| Exercise objective |
Wherever a picture appears, skip it and retype the rest of the data exactly.

| The data |
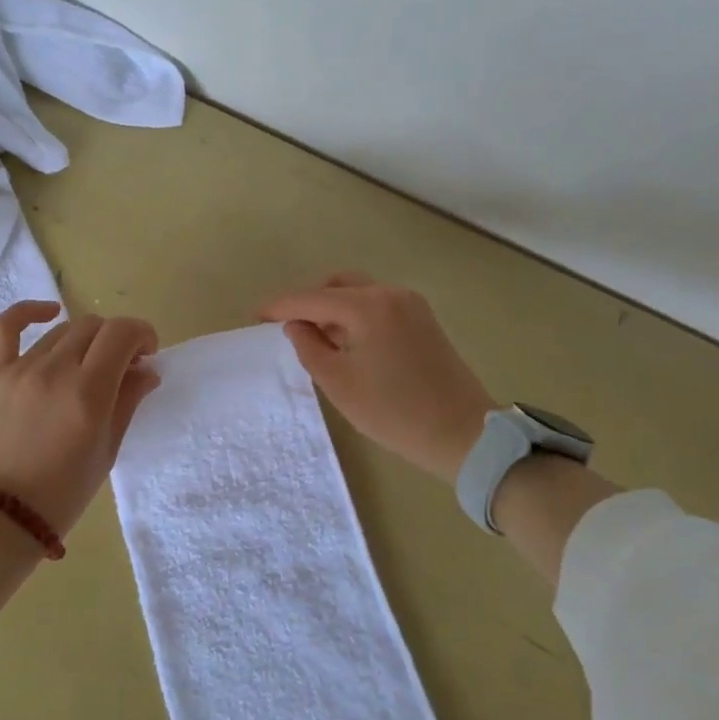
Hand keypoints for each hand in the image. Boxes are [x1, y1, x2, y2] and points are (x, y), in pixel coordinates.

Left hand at [0, 301, 160, 532]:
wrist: (2, 515)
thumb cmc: (64, 491)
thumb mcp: (107, 450)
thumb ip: (128, 401)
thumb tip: (147, 370)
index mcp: (88, 393)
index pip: (121, 333)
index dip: (142, 334)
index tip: (147, 353)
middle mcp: (55, 371)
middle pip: (95, 327)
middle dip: (117, 339)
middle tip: (123, 366)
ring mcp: (21, 369)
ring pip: (63, 330)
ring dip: (85, 340)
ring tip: (90, 363)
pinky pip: (6, 328)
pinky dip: (28, 312)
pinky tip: (49, 312)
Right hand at [258, 272, 494, 481]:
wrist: (463, 434)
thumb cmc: (394, 412)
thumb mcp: (339, 384)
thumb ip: (309, 347)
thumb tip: (296, 326)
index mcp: (367, 306)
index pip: (311, 299)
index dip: (280, 307)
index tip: (255, 317)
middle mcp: (390, 294)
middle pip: (337, 285)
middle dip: (309, 302)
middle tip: (288, 329)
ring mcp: (411, 304)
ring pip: (359, 292)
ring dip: (333, 308)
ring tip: (317, 340)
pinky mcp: (423, 320)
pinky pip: (378, 305)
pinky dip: (356, 315)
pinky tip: (348, 343)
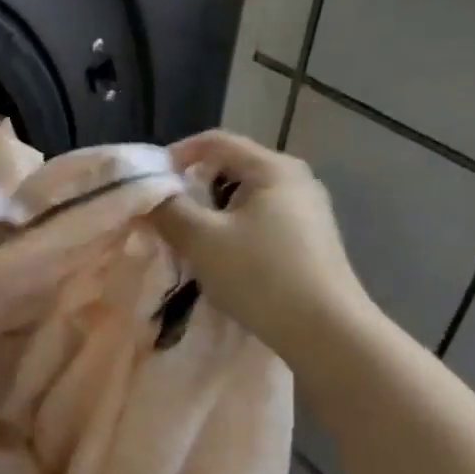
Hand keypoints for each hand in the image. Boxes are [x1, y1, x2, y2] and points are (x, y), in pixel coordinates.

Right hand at [149, 129, 375, 352]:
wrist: (327, 332)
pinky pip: (262, 221)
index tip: (150, 182)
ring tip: (190, 241)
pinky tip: (225, 261)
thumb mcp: (202, 240)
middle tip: (166, 214)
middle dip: (194, 188)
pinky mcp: (312, 241)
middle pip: (232, 168)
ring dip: (213, 213)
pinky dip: (235, 231)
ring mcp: (309, 211)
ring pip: (246, 198)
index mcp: (273, 168)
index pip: (215, 141)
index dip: (177, 155)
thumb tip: (147, 194)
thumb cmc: (260, 275)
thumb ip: (168, 211)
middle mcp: (296, 180)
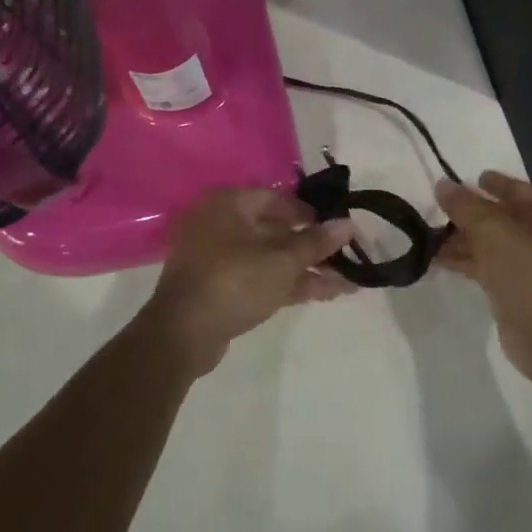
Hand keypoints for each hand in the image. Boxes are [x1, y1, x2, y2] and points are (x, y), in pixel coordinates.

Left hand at [140, 188, 355, 376]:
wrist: (183, 334)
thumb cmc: (234, 281)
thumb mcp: (282, 261)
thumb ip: (316, 242)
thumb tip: (348, 225)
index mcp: (228, 204)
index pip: (276, 198)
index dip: (309, 212)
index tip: (335, 226)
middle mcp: (220, 224)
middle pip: (274, 230)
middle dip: (312, 247)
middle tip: (345, 256)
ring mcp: (217, 258)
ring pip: (270, 258)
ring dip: (306, 269)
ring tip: (346, 282)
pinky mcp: (220, 288)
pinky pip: (260, 277)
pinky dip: (288, 284)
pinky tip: (324, 294)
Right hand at [435, 171, 531, 382]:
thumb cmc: (529, 271)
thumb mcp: (493, 229)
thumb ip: (465, 206)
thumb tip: (441, 184)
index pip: (516, 189)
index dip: (491, 183)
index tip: (464, 179)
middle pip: (501, 217)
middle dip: (469, 214)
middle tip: (436, 209)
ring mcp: (530, 266)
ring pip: (491, 244)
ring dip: (462, 240)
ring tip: (428, 235)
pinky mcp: (515, 291)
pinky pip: (485, 268)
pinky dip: (465, 261)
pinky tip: (438, 259)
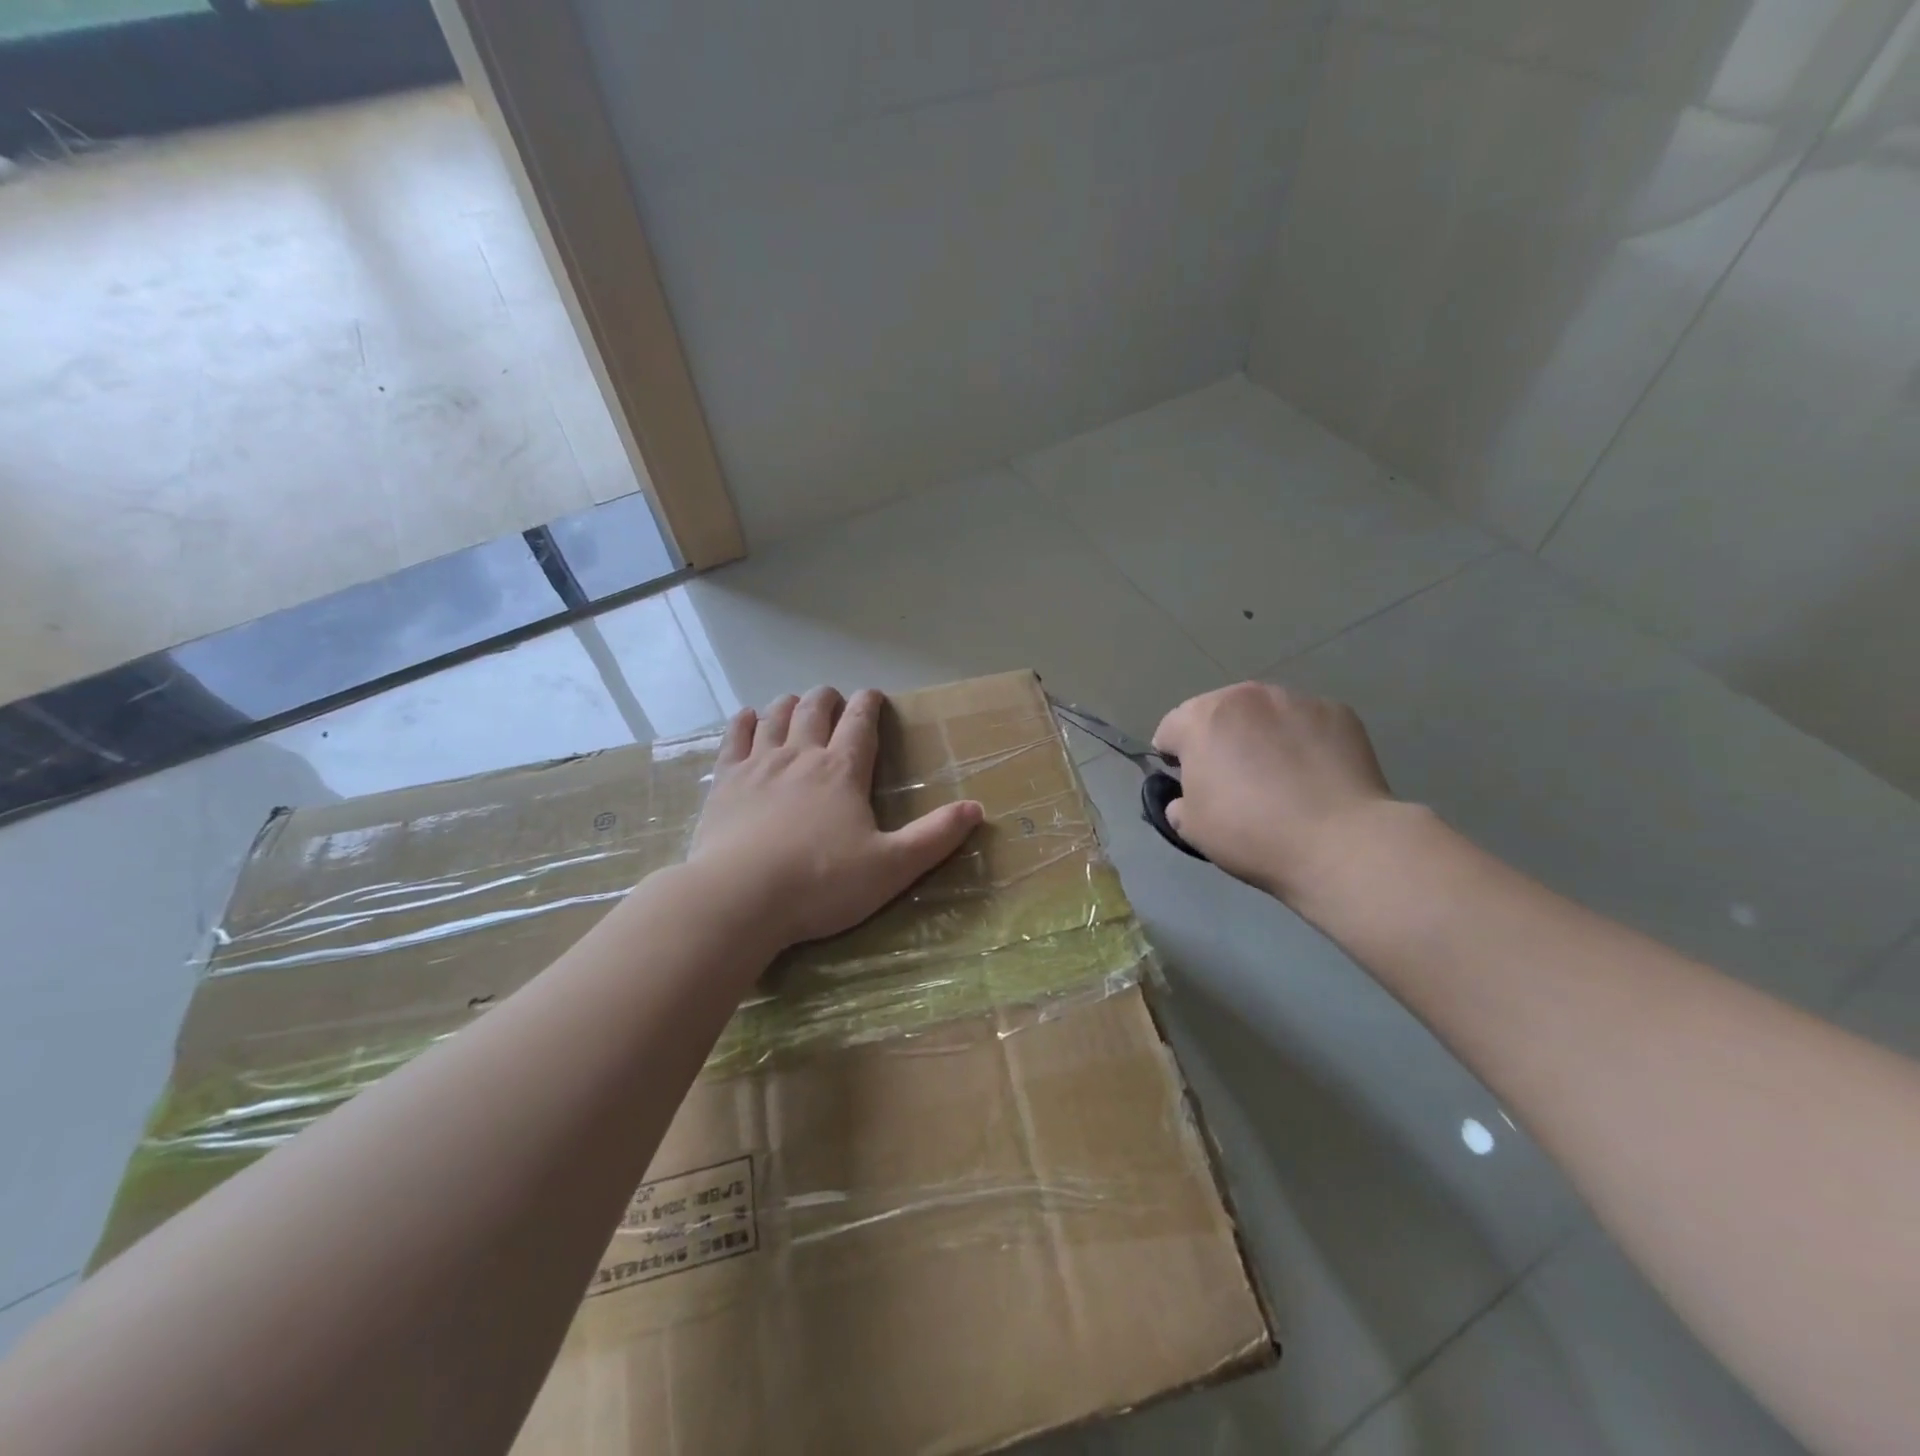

| Written reply |
Hand keypoints for each hand in the image. Boxes are [x1, y1, x2, y2] and points are (x, y), in pixel coordinates.

Left hand at [0, 301, 160, 532]:
wrist: (2, 515)
thumb cmc: (64, 491)
thumb mcp: (107, 450)
thumb ip: (128, 401)
thumb tip: (147, 370)
index mcp: (88, 393)
index pip: (121, 333)
index dip: (142, 334)
index tip: (147, 353)
middle mcp: (55, 371)
middle pip: (95, 327)
middle dip: (117, 339)
middle tip: (123, 366)
ring mcp: (21, 369)
ring pip: (63, 330)
ring dip: (85, 340)
ring tip: (90, 363)
pinky pip: (6, 328)
pinky dip: (28, 312)
pinky tip: (49, 312)
Right hand at [258, 272, 494, 481]:
wrist: (463, 434)
thumb cmc: (394, 412)
thumb mcp: (339, 384)
thumb ip: (309, 347)
thumb tip: (296, 326)
index mcp: (367, 306)
index pip: (311, 299)
index dip: (280, 307)
index tip: (255, 317)
middle mcp: (390, 294)
middle pip: (337, 285)
middle dip: (309, 302)
middle tip: (288, 329)
ring mcp: (411, 304)
ring pip: (359, 292)
ring dip: (333, 308)
ring tip: (317, 340)
pinky mcp: (423, 320)
pinky pip: (378, 305)
pinky dip: (356, 315)
pinky tip: (348, 343)
Hand keypoints for each hand in the image. Boxes are [x1, y1, x2, y2] and points are (x, y), in pixel coordinates.

Right hand at [149, 129, 375, 352]:
wrist: (327, 332)
pinky pip: (262, 221)
index tip: (150, 182)
ring tip: (190, 241)
pinky tip: (225, 261)
thumb mcp: (202, 240)
middle tip: (166, 214)
middle dip: (194, 188)
pinky mcp: (312, 241)
middle pip: (232, 168)
ring dip: (213, 213)
pinky dip: (235, 231)
ring mcp: (309, 211)
ring pip: (246, 198)
index mcp: (273, 168)
index pip: (215, 141)
index dip: (177, 155)
thumb tip: (147, 194)
thumb cmc: (260, 275)
thumb ip: (168, 211)
middle mcp: (296, 180)
Hand keypoints for each hand in the image. Boxes are [x1, y1, x2, y2] and points are (x, y), in pixel coordinates.

Left hand at [140, 188, 355, 376]:
wrist: (183, 334)
thumb cmc: (234, 281)
thumb mcp: (282, 261)
thumb ip: (316, 242)
thumb tip: (348, 225)
index mcp: (228, 204)
index pip: (276, 198)
index dip: (309, 212)
index tip: (335, 226)
middle mcp: (220, 224)
middle pip: (274, 230)
middle dip: (312, 247)
middle tip: (345, 256)
ring mcp: (217, 258)
ring pip: (270, 258)
ring dip: (306, 269)
ring tip: (346, 282)
pinky mcp: (220, 288)
pinky pip: (260, 277)
pinky dip: (288, 284)
pinky tip: (324, 294)
Right hand at [435, 171, 531, 382]:
thumb cmc: (529, 271)
thumb mcp: (493, 229)
thumb ip: (465, 206)
thumb tip: (441, 184)
index pip: (516, 189)
index dip: (491, 183)
index tip: (464, 179)
middle pip: (501, 217)
middle dip: (469, 214)
middle tip: (436, 209)
ring mcp: (530, 266)
ring pip: (491, 244)
ring dip: (462, 240)
ring tip: (428, 235)
pinky mcp: (515, 291)
pinky pip: (485, 268)
pinky dip: (465, 261)
pinky tip: (438, 259)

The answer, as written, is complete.